=== TASK BRIEF ===
Exactly as they appear below, repeat the lines from the one with "- Change the" through the one with "Provide instructions and". Drop every picture.
++++ SUPPLIED RECORDS
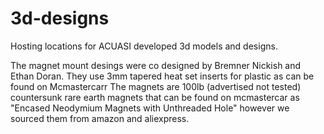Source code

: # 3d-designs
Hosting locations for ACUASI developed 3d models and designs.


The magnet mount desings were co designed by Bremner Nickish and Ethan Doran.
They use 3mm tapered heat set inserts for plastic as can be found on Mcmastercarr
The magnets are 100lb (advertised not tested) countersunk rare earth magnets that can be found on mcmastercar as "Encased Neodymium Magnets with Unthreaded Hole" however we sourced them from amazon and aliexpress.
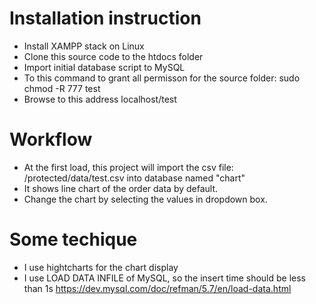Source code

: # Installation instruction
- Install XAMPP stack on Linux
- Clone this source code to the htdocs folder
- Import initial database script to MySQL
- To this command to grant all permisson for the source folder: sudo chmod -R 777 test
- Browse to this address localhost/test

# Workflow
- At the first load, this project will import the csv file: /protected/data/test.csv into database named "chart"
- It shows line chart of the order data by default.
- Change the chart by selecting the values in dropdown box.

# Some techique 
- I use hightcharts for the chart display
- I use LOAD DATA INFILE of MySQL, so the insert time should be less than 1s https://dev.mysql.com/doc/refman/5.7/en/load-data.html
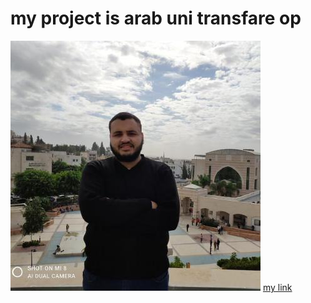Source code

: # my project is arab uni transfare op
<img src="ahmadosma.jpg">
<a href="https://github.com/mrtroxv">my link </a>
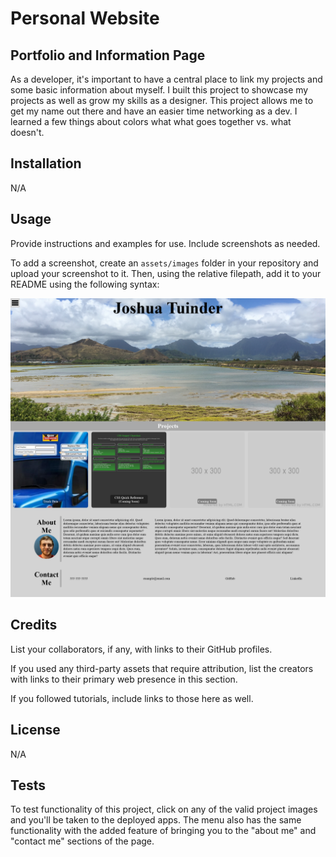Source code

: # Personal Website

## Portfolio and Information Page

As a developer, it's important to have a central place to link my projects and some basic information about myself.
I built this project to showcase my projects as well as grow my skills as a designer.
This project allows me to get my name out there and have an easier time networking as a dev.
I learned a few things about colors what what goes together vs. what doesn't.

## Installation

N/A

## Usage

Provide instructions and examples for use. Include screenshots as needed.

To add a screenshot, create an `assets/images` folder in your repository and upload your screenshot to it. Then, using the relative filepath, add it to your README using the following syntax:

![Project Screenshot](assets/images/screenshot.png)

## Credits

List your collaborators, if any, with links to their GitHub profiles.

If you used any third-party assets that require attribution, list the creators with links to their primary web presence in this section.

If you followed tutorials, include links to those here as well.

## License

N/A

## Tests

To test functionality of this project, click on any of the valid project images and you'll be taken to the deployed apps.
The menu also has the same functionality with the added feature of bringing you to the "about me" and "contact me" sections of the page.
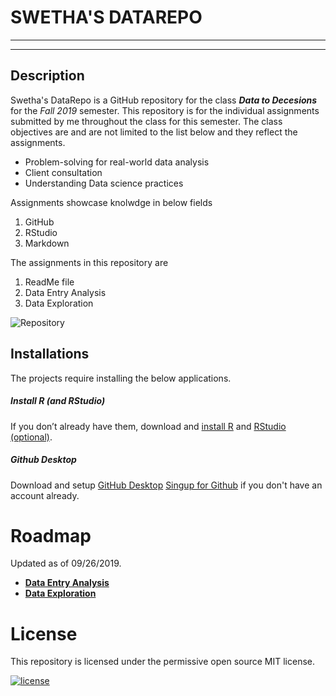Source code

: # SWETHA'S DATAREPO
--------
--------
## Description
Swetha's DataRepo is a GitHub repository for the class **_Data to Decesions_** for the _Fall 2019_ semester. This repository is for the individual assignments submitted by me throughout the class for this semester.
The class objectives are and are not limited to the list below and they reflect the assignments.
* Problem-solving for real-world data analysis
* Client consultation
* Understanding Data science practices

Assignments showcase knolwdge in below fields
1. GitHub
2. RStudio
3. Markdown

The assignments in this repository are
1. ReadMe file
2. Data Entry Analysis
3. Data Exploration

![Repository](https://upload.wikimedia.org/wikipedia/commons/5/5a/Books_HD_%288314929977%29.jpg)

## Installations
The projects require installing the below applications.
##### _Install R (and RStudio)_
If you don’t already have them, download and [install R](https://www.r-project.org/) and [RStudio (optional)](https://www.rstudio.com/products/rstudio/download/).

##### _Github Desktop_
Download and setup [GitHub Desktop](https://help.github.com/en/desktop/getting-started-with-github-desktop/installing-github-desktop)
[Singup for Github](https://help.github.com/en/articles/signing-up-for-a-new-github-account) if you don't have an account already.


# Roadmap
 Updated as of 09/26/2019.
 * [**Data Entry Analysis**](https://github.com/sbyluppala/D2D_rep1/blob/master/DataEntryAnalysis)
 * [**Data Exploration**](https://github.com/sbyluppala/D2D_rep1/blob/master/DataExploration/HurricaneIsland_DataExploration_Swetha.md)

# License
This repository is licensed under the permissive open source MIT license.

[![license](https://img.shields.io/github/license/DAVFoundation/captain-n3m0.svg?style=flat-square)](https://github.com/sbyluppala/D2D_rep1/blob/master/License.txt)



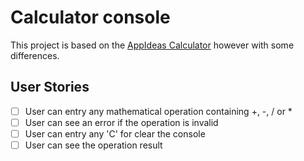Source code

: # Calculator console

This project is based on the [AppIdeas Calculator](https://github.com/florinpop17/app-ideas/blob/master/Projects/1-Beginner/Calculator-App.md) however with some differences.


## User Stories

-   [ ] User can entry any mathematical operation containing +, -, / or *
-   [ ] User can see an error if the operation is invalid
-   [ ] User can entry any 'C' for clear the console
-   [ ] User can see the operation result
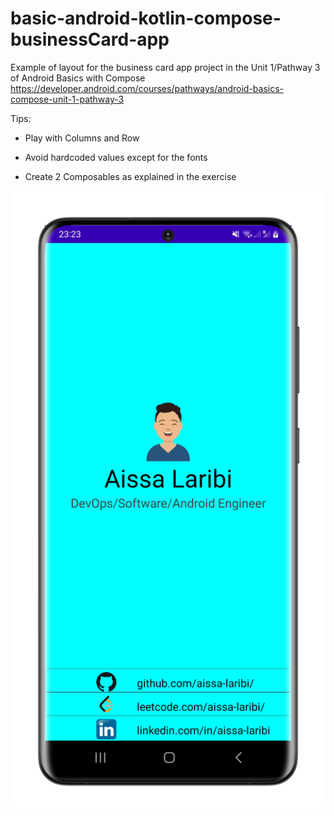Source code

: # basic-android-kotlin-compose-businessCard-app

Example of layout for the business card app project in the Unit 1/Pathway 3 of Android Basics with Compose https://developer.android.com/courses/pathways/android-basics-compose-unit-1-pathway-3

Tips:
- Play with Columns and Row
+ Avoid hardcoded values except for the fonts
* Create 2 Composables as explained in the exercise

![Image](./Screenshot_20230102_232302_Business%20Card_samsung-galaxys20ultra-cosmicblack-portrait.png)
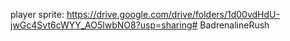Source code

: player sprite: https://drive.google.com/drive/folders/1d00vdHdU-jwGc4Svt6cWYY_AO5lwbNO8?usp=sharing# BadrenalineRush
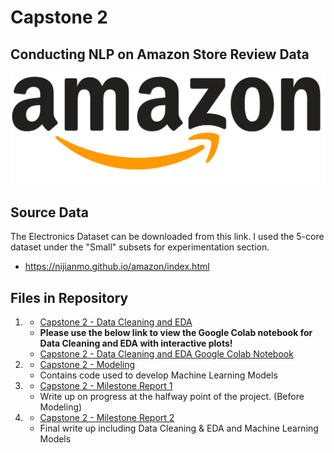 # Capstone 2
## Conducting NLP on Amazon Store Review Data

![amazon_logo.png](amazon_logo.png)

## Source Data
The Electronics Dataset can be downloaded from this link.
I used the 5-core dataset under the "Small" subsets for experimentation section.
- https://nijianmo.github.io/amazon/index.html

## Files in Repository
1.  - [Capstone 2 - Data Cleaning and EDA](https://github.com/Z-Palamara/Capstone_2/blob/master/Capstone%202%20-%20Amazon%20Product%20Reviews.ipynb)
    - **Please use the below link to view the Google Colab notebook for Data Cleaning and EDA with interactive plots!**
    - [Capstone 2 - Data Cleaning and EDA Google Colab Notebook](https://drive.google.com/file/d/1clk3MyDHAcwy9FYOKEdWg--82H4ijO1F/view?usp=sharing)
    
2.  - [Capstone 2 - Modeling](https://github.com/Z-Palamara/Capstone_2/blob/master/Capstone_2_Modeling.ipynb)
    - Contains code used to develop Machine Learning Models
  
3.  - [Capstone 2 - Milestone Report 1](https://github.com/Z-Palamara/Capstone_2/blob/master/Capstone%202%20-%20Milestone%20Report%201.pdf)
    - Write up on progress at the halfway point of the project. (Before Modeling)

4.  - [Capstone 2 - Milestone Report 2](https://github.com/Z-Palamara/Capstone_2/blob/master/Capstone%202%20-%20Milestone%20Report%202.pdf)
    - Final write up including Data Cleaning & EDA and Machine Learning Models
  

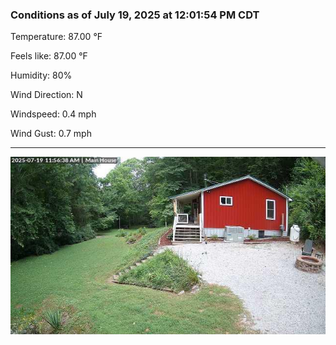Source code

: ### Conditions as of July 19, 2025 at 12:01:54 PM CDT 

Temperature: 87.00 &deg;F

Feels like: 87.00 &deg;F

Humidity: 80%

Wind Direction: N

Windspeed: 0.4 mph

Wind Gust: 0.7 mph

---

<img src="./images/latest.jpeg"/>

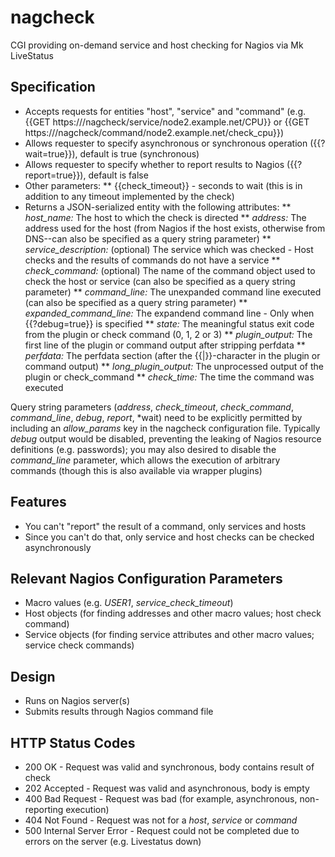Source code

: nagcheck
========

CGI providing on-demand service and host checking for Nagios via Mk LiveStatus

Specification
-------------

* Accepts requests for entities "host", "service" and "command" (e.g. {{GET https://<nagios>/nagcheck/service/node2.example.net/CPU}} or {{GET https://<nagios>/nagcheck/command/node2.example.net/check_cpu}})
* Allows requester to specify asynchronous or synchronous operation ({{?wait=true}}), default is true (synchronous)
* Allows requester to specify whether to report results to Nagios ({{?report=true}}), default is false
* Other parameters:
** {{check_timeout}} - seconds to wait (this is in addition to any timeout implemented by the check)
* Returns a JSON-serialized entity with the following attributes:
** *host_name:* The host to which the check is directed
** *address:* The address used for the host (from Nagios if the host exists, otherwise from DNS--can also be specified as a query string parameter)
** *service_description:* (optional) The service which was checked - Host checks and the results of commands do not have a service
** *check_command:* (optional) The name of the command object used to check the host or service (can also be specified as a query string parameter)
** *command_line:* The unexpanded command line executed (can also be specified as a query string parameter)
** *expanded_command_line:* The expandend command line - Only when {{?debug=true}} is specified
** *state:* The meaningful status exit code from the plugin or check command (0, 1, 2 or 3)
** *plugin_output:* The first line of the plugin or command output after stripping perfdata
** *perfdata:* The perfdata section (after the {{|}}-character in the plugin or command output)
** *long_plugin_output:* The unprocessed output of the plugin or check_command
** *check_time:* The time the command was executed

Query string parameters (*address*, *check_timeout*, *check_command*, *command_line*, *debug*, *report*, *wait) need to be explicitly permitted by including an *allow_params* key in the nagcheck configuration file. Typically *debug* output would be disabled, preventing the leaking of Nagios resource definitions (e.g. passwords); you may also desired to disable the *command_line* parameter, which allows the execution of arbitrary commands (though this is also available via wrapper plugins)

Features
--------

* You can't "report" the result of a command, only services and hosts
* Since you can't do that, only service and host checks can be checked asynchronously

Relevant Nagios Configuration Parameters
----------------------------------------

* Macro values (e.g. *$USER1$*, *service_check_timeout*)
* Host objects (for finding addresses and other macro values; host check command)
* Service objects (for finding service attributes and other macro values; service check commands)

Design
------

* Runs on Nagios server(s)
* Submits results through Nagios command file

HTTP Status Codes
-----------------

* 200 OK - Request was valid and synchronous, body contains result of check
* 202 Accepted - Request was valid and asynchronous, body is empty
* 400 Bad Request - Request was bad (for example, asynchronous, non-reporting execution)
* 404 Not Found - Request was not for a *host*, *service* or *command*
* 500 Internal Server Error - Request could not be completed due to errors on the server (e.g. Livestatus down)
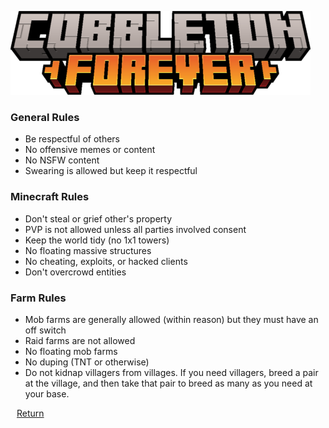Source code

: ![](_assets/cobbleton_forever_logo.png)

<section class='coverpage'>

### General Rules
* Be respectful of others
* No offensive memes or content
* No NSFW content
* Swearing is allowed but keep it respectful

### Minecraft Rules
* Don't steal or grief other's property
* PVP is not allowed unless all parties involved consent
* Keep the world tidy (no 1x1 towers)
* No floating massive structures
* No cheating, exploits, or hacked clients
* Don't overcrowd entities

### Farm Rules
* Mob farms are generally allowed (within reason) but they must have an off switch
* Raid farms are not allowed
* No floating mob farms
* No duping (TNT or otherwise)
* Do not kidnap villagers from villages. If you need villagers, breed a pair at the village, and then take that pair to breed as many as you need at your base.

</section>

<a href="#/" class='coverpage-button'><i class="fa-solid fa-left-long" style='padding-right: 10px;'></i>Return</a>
++++++++
=== TASK RESPONSE ===
- Change the chart by selecting the values in dropdown box.

# Some techique 
- I use hightcharts for the chart display
- I use LOAD DATA INFILE of MySQL, so the insert time should be less than 1s https://dev.mysql.com/doc/refman/5.7/en/load-data.html
Source code

: # my project is arab uni transfare op
<img src="ahmadosma.jpg">
<a href="https://github.com/mrtroxv">my link </a>
Source code

: # Personal Website

## Portfolio and Information Page

As a developer, it's important to have a central place to link my projects and some basic information about myself.
I built this project to showcase my projects as well as grow my skills as a designer.
This project allows me to get my name out there and have an easier time networking as a dev.
I learned a few things about colors what what goes together vs. what doesn't.

## Installation

N/A

## Usage

Provide instructions and examples for use. Include screenshots as needed.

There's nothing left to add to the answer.